La rétention de données nous étonne beaucoup et nous allons agir auprès de la Banque de France avec le rapporteur. La Loi de finance a par ailleurs essayé de séparer les activités de marché et de dépôt des banques. 1 à 2 % du chiffre d'affaires serait concerné, ce qui est relativement modeste. Pensez-vous que ces chiffres correspondent à la réalité ou sont-ils sous-évalués ?

Les banques, quant à elles, nous ont dit qu'il leur était vital d'être présentes dans les paradis fiscaux, qui sont des carrefours financiers. Pensez-vous que les banques sont dans ces paradis fiscaux exclusivement pour des clients ou pour elles-mêmes ? Pensez-vous qu'en dehors de la fiscalité, les banques ont un autre intérêt d'être dans les paradis fiscaux ?

Madame Jézabel Couppey-Soubeyran, maître de conférences en économie à l'Université Paris-I Panthéon-Sorbonne, conseillère scientifique auprès du Conseil d'analyse économique . - Concernant les impôts payés par les banques, nous avons essayé de mettre en avant un décalage important entre l'évolution des impôts payés par les banques et celle de leur activité mesurée, notamment par les profits réalisés. Les impôts payés par les banques ont augmenté mais beaucoup moins vite que leurs profits. Pour les banques françaises, sur la période qui court du milieu des années 1990 à la veille de la crise, les impôts ont été multipliés par 1,5 et les profits par 10. Nous nous sommes efforcés de calculer des taux d'imposition implicites.

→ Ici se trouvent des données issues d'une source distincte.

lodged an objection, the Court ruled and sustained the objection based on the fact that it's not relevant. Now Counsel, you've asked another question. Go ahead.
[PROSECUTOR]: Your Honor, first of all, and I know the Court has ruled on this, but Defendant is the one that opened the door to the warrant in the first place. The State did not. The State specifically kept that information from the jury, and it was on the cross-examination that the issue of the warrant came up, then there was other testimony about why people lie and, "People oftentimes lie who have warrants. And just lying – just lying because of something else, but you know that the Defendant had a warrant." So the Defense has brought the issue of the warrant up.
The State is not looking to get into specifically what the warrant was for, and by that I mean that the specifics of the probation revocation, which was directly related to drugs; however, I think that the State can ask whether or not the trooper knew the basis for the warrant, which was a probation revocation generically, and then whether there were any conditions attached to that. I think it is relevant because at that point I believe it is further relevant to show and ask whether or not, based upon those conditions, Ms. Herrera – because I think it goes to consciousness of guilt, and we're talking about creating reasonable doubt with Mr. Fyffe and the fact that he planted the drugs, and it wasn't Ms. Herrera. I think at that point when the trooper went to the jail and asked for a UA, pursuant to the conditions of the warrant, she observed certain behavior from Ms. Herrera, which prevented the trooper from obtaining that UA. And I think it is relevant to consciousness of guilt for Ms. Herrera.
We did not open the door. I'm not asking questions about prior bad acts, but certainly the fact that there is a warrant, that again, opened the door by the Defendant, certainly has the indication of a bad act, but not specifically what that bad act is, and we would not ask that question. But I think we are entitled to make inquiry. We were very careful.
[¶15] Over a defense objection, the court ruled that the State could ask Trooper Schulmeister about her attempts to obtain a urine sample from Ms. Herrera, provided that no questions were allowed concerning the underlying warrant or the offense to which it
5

Ces calculs ne sont pas évidents à établir car les profits et les impôts payés varient beaucoup d'une année sur l'autre. Lorsque l'on s'applique à rapporter les impôts aux profits, on est obligé de travailler sous-période par sous-période, ainsi que de lisser les données. Les résultats obtenus sont très sensibles au choix de la sous-période ou du cumul effectué. Plutôt que le chiffre en valeur absolue, il convient donc de s'intéresser à la tendance. Ce taux d'imposition implicite fait apparaître, tant pour les banques françaises que celles de la zone OCDE, une nette tendance à la baisse, beaucoup plus marquée pour les banques commerciales que pour les mutualistes. Que l'on effectue le cumul dans le temps ou dans l'espace, cette baisse du taux d'imposition implicite ressort très fortement.

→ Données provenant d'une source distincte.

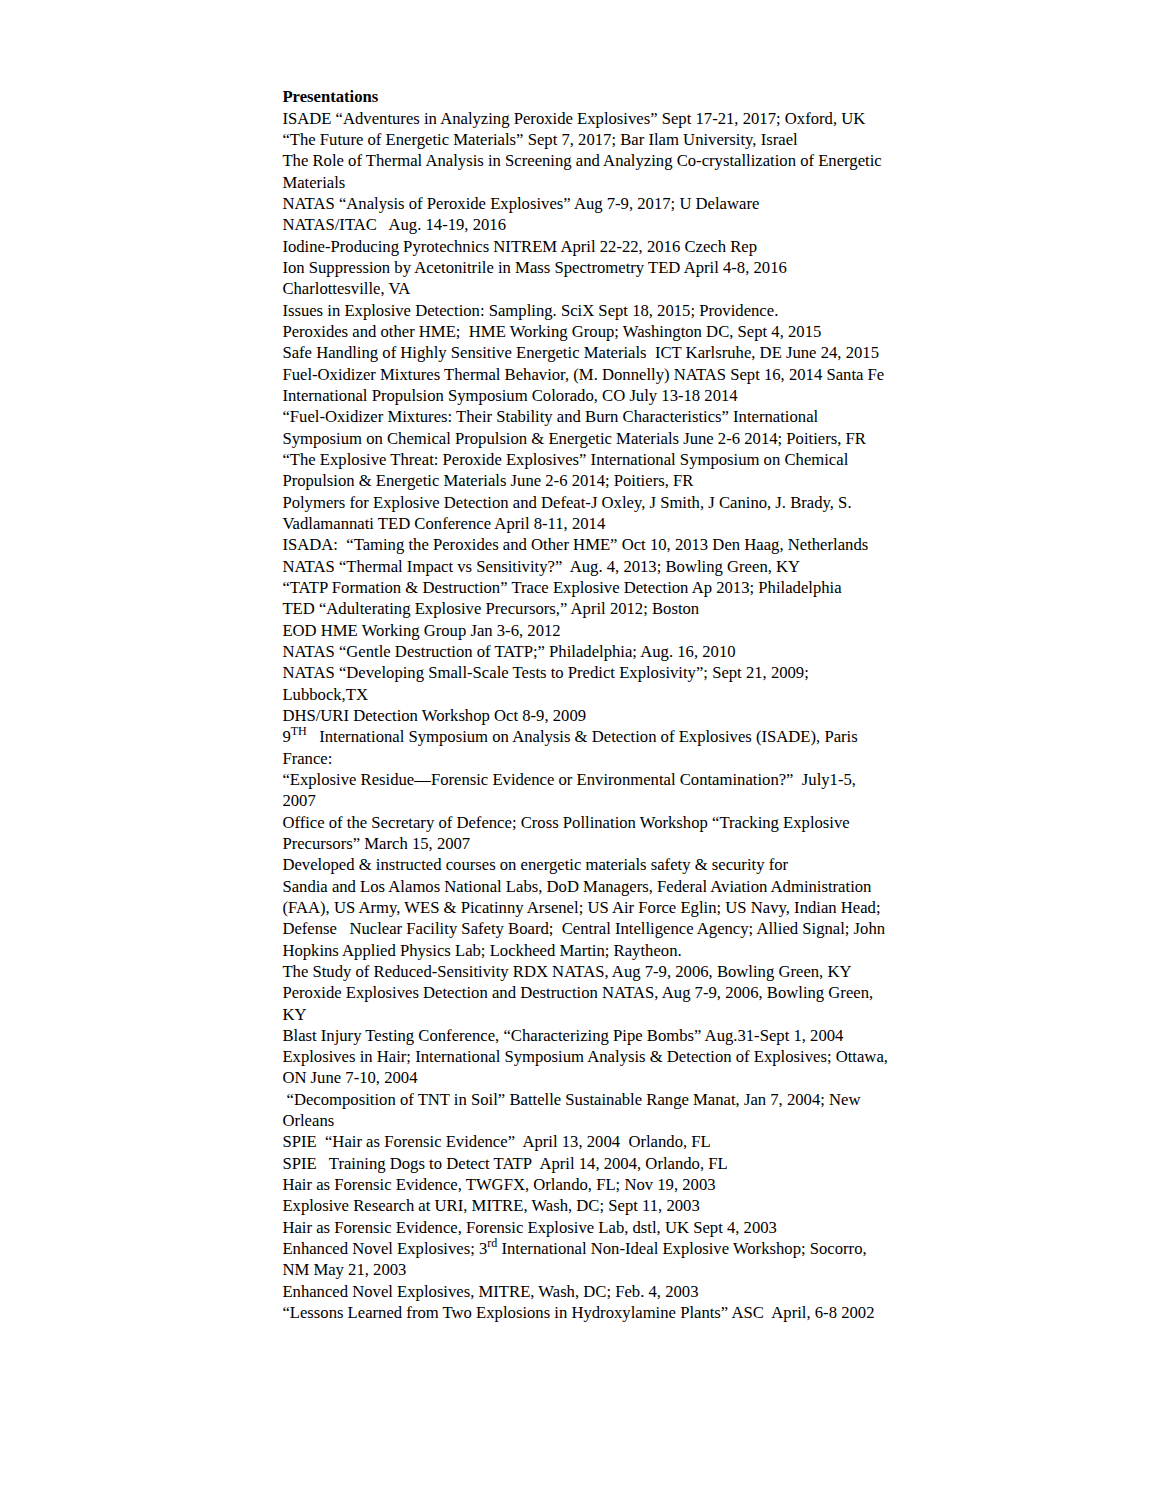Presentations
ISADE “Adventures in Analyzing Peroxide Explosives” Sept 17-21, 2017; Oxford, UK
“The Future of Energetic Materials” Sept 7, 2017; Bar Ilam University, Israel
The Role of Thermal Analysis in Screening and Analyzing Co-crystallization of Energetic Materials
NATAS “Analysis of Peroxide Explosives” Aug 7-9, 2017; U Delaware
NATAS/ITAC Aug. 14-19, 2016
Iodine-Producing Pyrotechnics NITREM April 22-22, 2016 Czech Rep
Ion Suppression by Acetonitrile in Mass Spectrometry TED April 4-8, 2016 Charlottesville, VA
Issues in Explosive Detection: Sampling. SciX Sept 18, 2015; Providence.
Peroxides and other HME; HME Working Group; Washington DC, Sept 4, 2015
Safe Handling of Highly Sensitive Energetic Materials ICT Karlsruhe, DE June 24, 2015
Fuel-Oxidizer Mixtures Thermal Behavior, (M. Donnelly) NATAS Sept 16, 2014 Santa Fe
International Propulsion Symposium Colorado, CO July 13-18 2014
“Fuel-Oxidizer Mixtures: Their Stability and Burn Characteristics” International Symposium on Chemical Propulsion & Energetic Materials June 2-6 2014; Poitiers, FR
“The Explosive Threat: Peroxide Explosives” International Symposium on Chemical Propulsion & Energetic Materials June 2-6 2014; Poitiers, FR
Polymers for Explosive Detection and Defeat-J Oxley, J Smith, J Canino, J. Brady, S. Vadlamannati TED Conference April 8-11, 2014
ISADA: “Taming the Peroxides and Other HME” Oct 10, 2013 Den Haag, Netherlands
NATAS “Thermal Impact vs Sensitivity?” Aug. 4, 2013; Bowling Green, KY
“TATP Formation & Destruction” Trace Explosive Detection Ap 2013; Philadelphia
TED “Adulterating Explosive Precursors,” April 2012; Boston
EOD HME Working Group Jan 3-6, 2012
NATAS “Gentle Destruction of TATP;” Philadelphia; Aug. 16, 2010
NATAS “Developing Small-Scale Tests to Predict Explosivity”; Sept 21, 2009; Lubbock,TX
DHS/URI Detection Workshop Oct 8-9, 2009
9TH International Symposium on Analysis & Detection of Explosives (ISADE), Paris France:
“Explosive Residue—Forensic Evidence or Environmental Contamination?” July1-5, 2007
Office of the Secretary of Defence; Cross Pollination Workshop “Tracking Explosive Precursors” March 15, 2007
Developed & instructed courses on energetic materials safety & security for
Sandia and Los Alamos National Labs, DoD Managers, Federal Aviation Administration (FAA), US Army, WES & Picatinny Arsenel; US Air Force Eglin; US Navy, Indian Head; Defense Nuclear Facility Safety Board; Central Intelligence Agency; Allied Signal; John Hopkins Applied Physics Lab; Lockheed Martin; Raytheon.
The Study of Reduced-Sensitivity RDX NATAS, Aug 7-9, 2006, Bowling Green, KY
Peroxide Explosives Detection and Destruction NATAS, Aug 7-9, 2006, Bowling Green, KY
Blast Injury Testing Conference, “Characterizing Pipe Bombs” Aug.31-Sept 1, 2004
Explosives in Hair; International Symposium Analysis & Detection of Explosives; Ottawa, ON June 7-10, 2004
“Decomposition of TNT in Soil” Battelle Sustainable Range Manat, Jan 7, 2004; New Orleans
SPIE “Hair as Forensic Evidence” April 13, 2004 Orlando, FL
SPIE Training Dogs to Detect TATP April 14, 2004, Orlando, FL
Hair as Forensic Evidence, TWGFX, Orlando, FL; Nov 19, 2003
Explosive Research at URI, MITRE, Wash, DC; Sept 11, 2003
Hair as Forensic Evidence, Forensic Explosive Lab, dstl, UK Sept 4, 2003
Enhanced Novel Explosives; 3rd International Non-Ideal Explosive Workshop; Socorro, NM May 21, 2003
Enhanced Novel Explosives, MITRE, Wash, DC; Feb. 4, 2003
“Lessons Learned from Two Explosions in Hydroxylamine Plants” ASC April, 6-8 2002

Je ne vais pas reprendre le chiffre car je ne souhaite pas attirer votre attention sur les valeurs absolues. En partant de ce constat, nous avons cherché des facteurs explicatifs. La présence dans les paradis fiscaux semble être un facteur important, mais il n'est pas le seul que nous mettons en évidence. Nous avons également fait ressortir le fait que les banques ont recours à l'emprunt et bénéficient de la déductibilité des intérêts d'emprunts. Or cette disposition est dangereuse pour la stabilité financière puisqu'elle induit une incohérence entre fiscalité et régulation. La Loi de finance 2013 est revenue sur ce point en plafonnant la déductibilité des emprunts, mais, dans le cas des banques, il faudrait aller plus loin. La variabilité des profits et les résultats des banques leur permettent en effet de tirer avantage des mécanismes de reports comptables et des bénéfices. Cette donnée est davantage à la portée des comptables que des économistes. Elle participe quoi qu'il en soit à l'optimisation fiscale que les banques sont capables de réaliser.

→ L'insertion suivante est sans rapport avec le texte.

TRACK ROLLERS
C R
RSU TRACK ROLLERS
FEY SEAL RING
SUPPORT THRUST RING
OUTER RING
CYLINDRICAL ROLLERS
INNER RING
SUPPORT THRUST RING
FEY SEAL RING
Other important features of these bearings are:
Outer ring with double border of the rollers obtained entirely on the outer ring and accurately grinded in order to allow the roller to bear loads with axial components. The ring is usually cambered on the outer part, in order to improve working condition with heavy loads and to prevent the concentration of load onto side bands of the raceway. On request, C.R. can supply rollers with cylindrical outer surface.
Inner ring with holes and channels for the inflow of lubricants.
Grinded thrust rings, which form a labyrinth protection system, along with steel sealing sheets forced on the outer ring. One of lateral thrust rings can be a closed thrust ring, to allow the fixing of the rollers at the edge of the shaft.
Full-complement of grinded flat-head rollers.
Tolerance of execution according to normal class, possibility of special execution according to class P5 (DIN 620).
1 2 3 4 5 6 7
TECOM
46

M. Francis Delattre, sénateur . - La non-déductibilité pose des problèmes différents pour les banques et pour les PME/PMI.

Madame Jézabel Couppey-Soubeyran, maître de conférences en économie à l'Université Paris-I Panthéon-Sorbonne, conseillère scientifique auprès du Conseil d'analyse économique . - Il convient de distinguer les banques des entreprises non financières. Il est notamment indispensable de limiter le levier d'endettement des banques. Le régulateur exige qu'elles aient davantage de fonds propres. Or la fiscalité leur permettant d'augmenter la dette contredit cette exigence.

M. Eric Bocquet, sénateur . - Avez-vous des exemples de report de déficits d'une année sur l'autre des banques ?

Madame Jézabel Couppey-Soubeyran, maître de conférences en économie à l'Université Paris-I Panthéon-Sorbonne, conseillère scientifique auprès du Conseil d'analyse économique .-  Il existe des reports de bénéfices, bien entendu.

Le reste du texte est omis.